Page segmentation data>
--- START ---

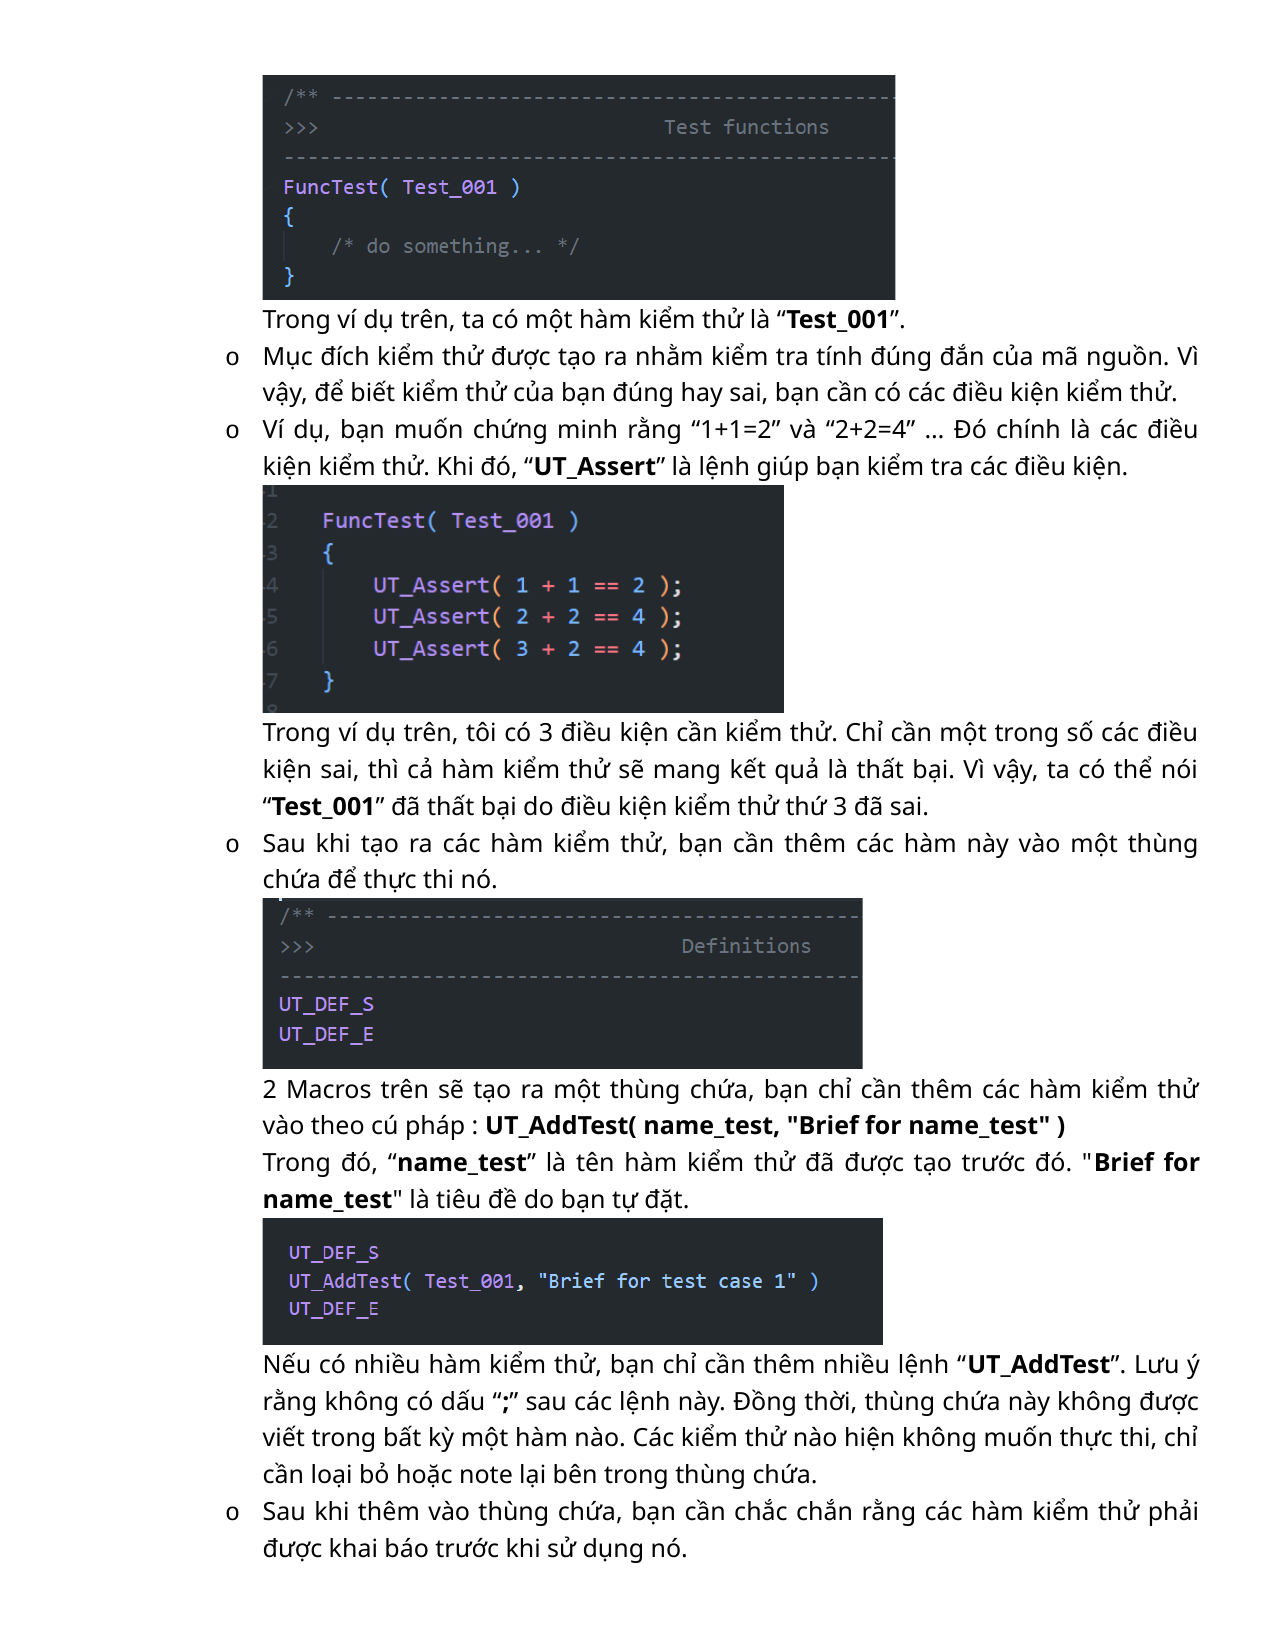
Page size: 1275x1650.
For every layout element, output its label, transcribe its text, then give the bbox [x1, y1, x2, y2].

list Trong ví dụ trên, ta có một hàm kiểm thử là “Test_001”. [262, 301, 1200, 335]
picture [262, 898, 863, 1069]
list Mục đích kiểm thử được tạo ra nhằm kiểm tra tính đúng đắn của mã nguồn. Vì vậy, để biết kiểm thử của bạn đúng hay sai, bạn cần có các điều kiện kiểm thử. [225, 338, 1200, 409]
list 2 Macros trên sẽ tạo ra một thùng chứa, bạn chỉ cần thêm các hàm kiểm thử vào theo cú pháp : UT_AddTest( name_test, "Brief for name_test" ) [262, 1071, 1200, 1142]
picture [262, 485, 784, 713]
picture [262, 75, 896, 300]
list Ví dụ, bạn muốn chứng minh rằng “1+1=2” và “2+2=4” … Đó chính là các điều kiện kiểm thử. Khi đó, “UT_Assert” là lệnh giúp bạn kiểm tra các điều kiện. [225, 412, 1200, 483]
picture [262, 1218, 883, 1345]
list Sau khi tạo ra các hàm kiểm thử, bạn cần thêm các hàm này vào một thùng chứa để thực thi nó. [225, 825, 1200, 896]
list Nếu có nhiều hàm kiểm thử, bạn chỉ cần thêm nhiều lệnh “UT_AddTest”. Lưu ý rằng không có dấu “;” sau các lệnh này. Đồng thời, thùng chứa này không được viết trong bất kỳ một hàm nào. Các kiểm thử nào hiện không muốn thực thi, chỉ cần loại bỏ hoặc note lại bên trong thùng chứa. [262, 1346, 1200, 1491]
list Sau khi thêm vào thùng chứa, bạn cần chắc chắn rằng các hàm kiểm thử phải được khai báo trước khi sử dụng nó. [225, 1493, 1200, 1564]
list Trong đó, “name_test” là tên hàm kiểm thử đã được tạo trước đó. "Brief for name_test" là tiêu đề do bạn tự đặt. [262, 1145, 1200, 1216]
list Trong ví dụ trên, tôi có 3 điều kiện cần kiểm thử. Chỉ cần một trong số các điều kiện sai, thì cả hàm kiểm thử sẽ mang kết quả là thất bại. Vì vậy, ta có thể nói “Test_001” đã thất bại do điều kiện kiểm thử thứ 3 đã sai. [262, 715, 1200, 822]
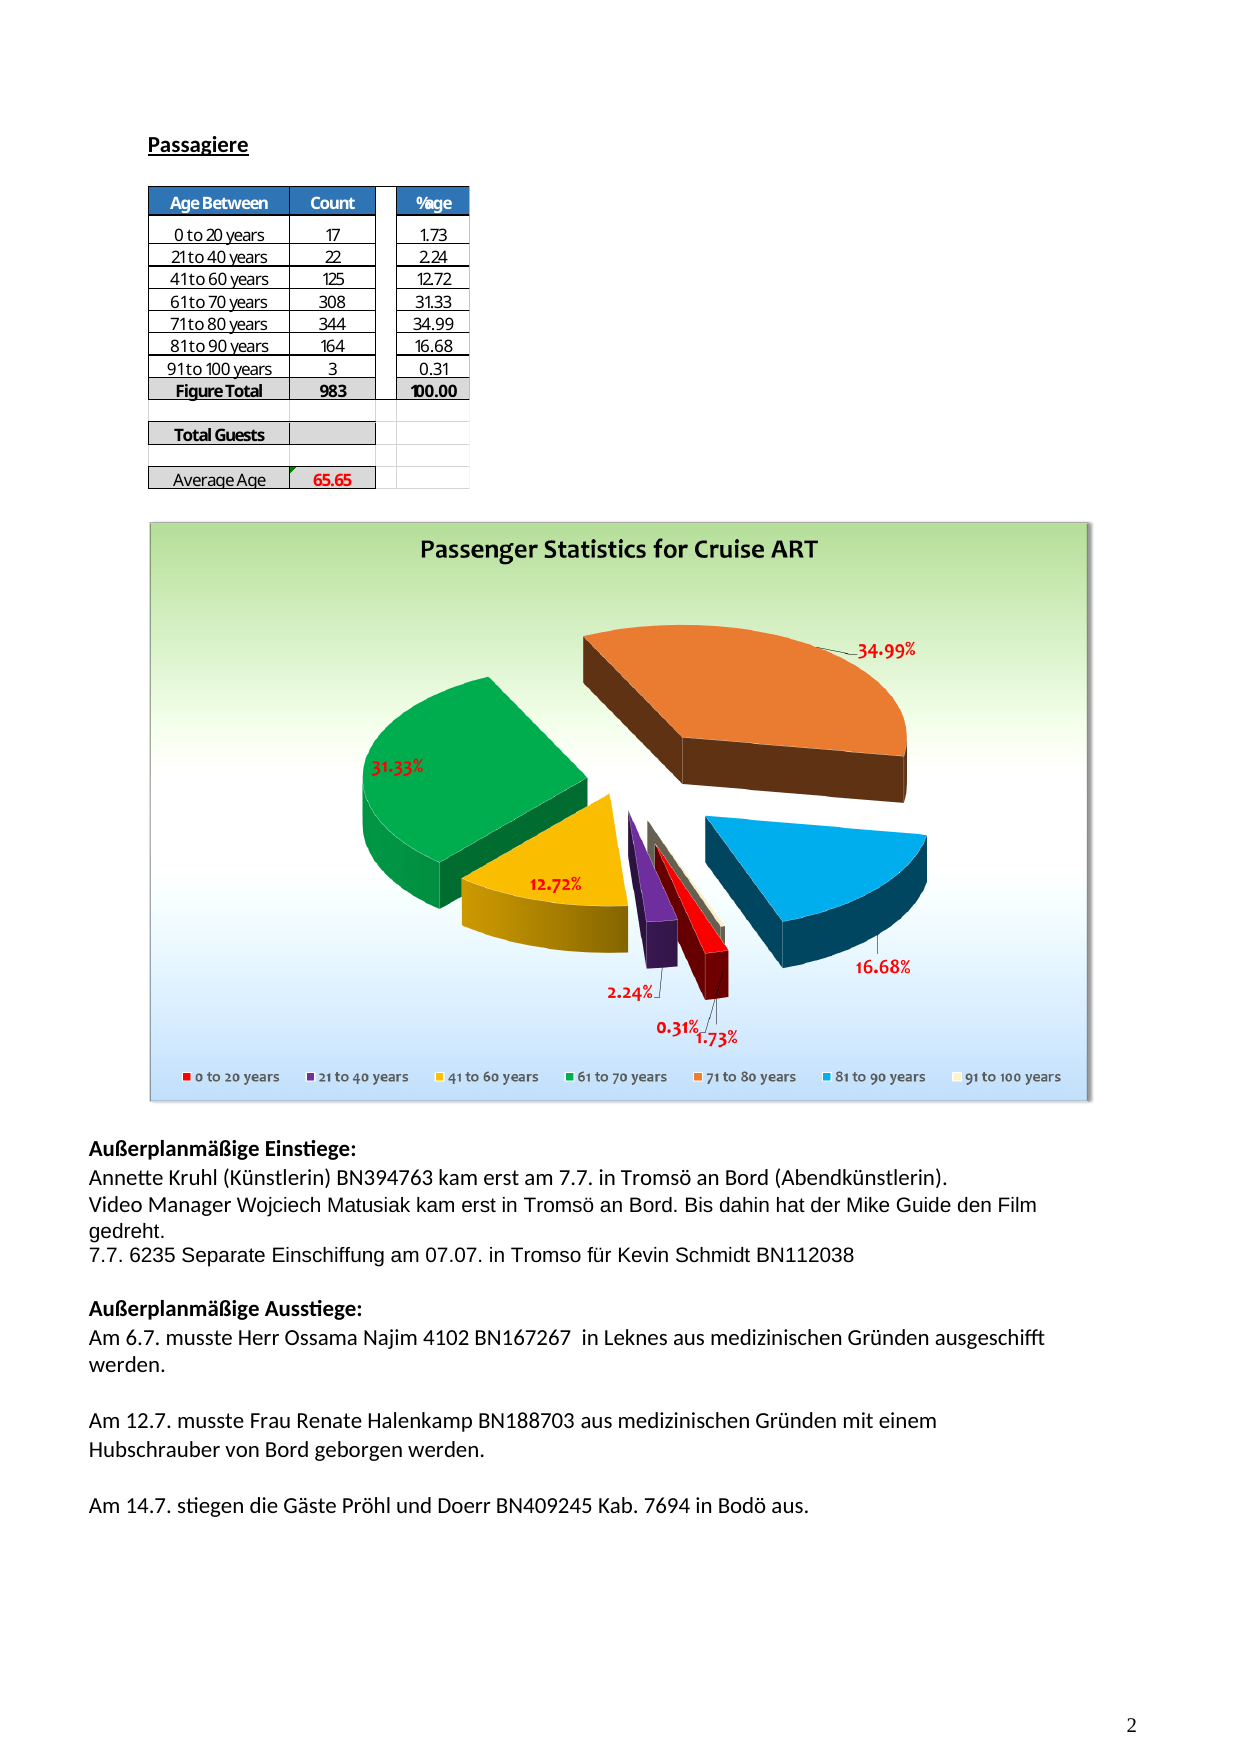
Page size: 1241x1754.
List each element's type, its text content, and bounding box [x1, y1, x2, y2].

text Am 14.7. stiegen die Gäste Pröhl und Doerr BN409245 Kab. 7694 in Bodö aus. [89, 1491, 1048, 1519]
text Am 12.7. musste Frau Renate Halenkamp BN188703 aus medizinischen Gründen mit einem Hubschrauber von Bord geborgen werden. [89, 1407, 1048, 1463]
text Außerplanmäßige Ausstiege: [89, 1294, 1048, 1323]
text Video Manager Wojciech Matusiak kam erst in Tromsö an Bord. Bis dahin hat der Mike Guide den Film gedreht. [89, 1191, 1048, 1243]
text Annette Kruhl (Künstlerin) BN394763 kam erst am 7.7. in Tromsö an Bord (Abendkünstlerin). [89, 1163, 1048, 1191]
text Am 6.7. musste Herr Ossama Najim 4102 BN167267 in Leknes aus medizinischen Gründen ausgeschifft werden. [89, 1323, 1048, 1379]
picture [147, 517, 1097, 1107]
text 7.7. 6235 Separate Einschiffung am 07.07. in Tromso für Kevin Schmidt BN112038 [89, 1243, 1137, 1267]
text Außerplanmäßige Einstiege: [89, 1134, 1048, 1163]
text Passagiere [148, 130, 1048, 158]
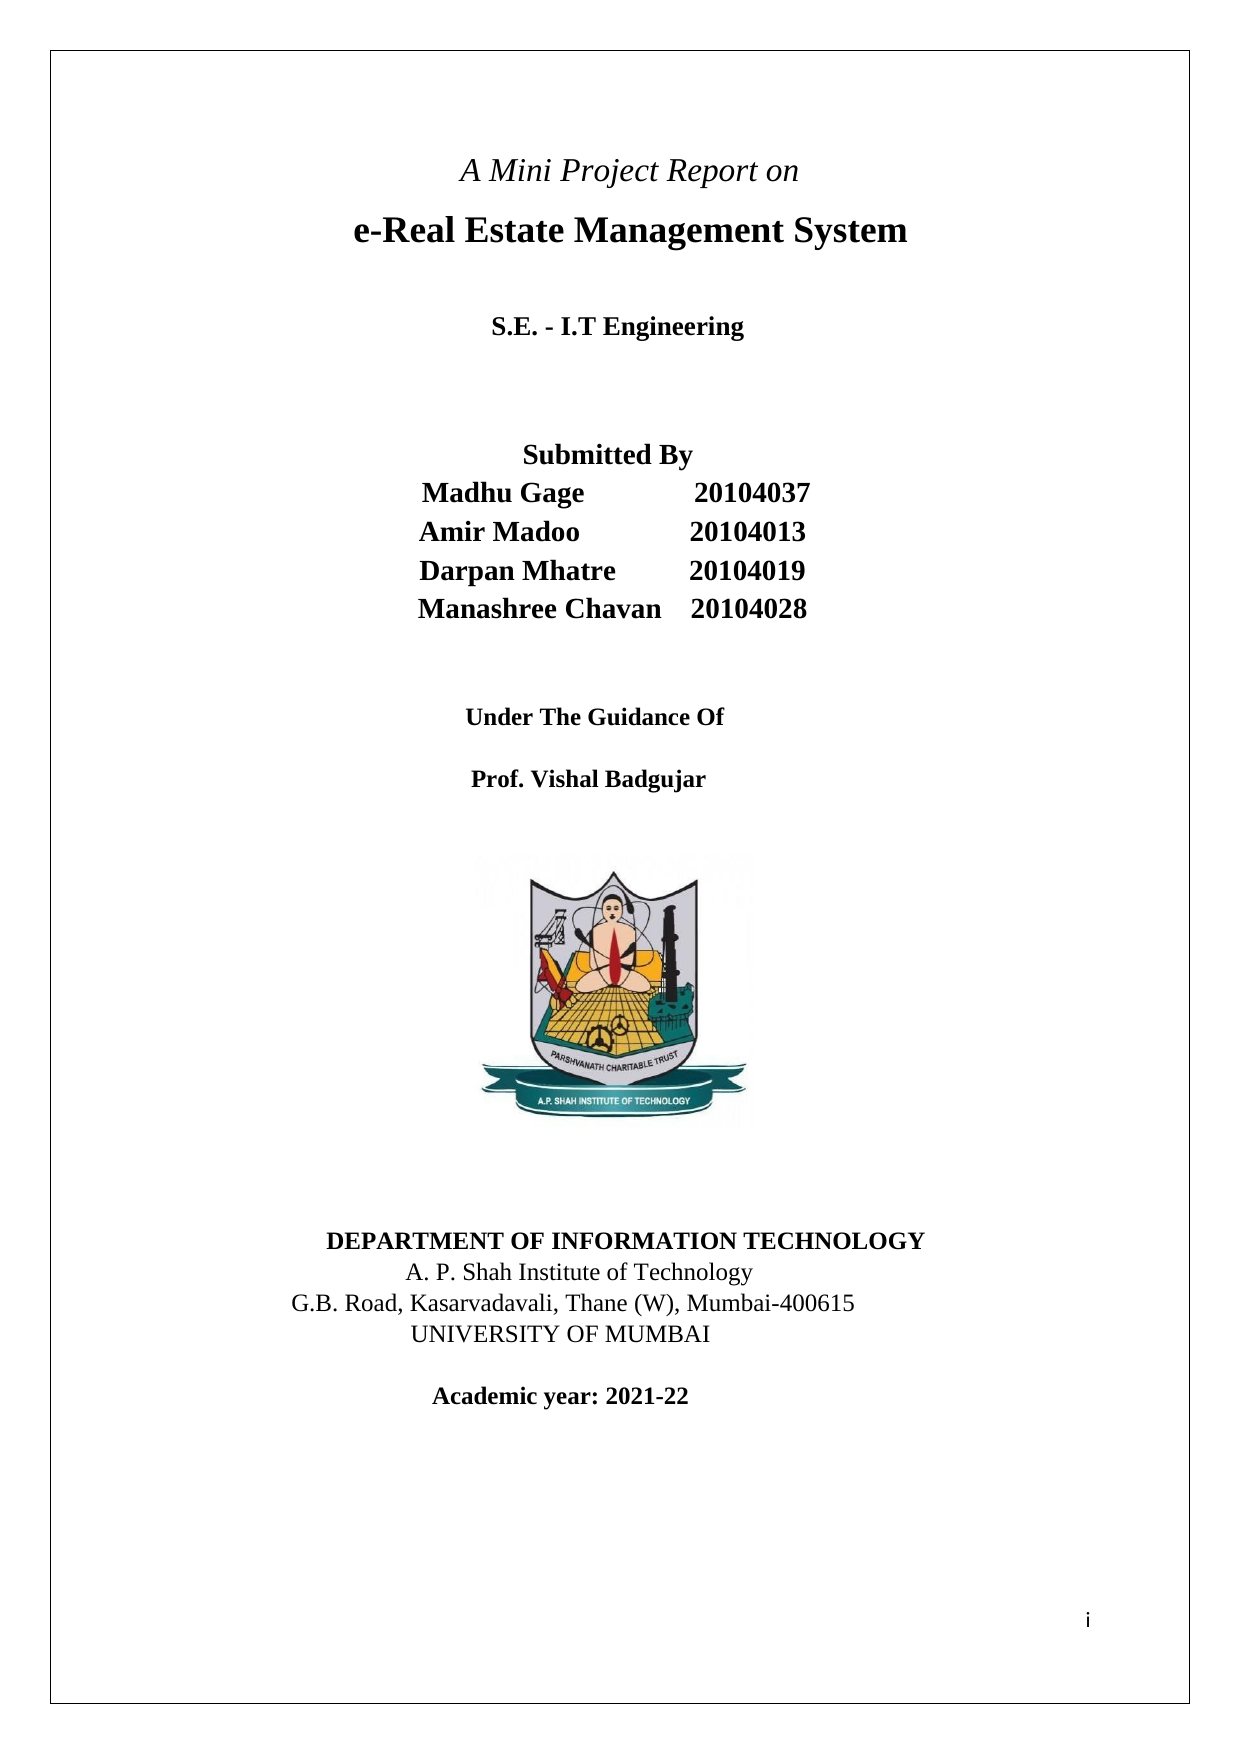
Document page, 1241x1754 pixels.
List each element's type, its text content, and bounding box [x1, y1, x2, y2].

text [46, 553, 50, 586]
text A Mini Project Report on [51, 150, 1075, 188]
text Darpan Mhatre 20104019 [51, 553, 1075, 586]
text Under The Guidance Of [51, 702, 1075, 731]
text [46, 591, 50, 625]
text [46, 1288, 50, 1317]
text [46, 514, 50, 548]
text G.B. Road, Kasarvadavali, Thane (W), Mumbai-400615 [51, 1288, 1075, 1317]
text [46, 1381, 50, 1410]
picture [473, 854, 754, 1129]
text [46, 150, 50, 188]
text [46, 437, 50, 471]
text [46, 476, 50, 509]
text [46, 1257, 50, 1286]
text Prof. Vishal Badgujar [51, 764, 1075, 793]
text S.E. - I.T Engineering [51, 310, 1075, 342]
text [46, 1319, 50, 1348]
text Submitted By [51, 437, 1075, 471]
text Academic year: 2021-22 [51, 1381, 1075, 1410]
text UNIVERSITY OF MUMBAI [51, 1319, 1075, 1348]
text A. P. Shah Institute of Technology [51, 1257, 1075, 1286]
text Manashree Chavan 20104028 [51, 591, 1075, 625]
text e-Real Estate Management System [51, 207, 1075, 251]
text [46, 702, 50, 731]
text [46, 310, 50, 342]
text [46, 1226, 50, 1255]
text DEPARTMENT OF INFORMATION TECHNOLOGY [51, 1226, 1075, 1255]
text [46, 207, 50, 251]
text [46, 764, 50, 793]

--- END ---

Task objective>
Match on "size": copy every line in the records that has it.

Solution to the exercise>
Page size: 1275x1650.
Page size: 1241x1754.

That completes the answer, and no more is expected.